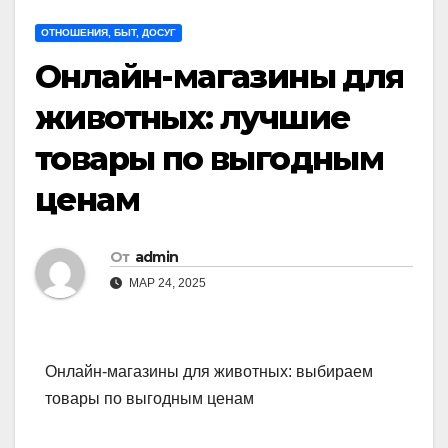
ОТНОШЕНИЯ, БЫТ, ДОСУГ
Онлайн-магазины для
животных: лучшие
товары по выгодным
ценам
От
admin
МАР 24, 2025
Онлайн-магазины для животных: выбираем
товары по выгодным ценам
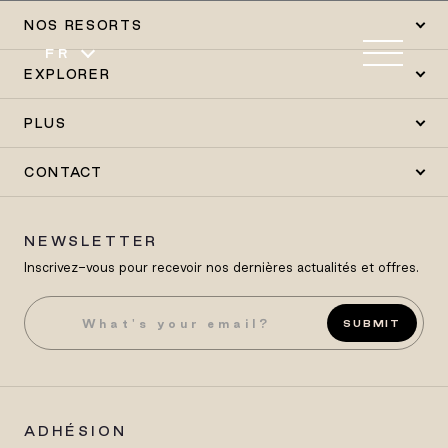
NOS RESORTS
FR
EXPLORER
PLUS
CONTACT
NEWSLETTER
Inscrivez-vous pour recevoir nos dernières actualités et offres.
SUBMIT
ADHÉSION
──────────
Write out the whole listing exactly. Pictures stay out.

*RESPONSE AREA*.
ОТНОШЕНИЯ, БЫТ, ДОСУГ
Онлайн-магазины для
животных: лучшие
товары по выгодным
ценам
От
admin
МАР 24, 2025
Онлайн-магазины для животных: выбираем
товары по выгодным ценам
NOS RESORTS
FR
EXPLORER
PLUS
CONTACT
NEWSLETTER
Inscrivez-vous pour recevoir nos dernières actualités et offres.
SUBMIT
ADHÉSION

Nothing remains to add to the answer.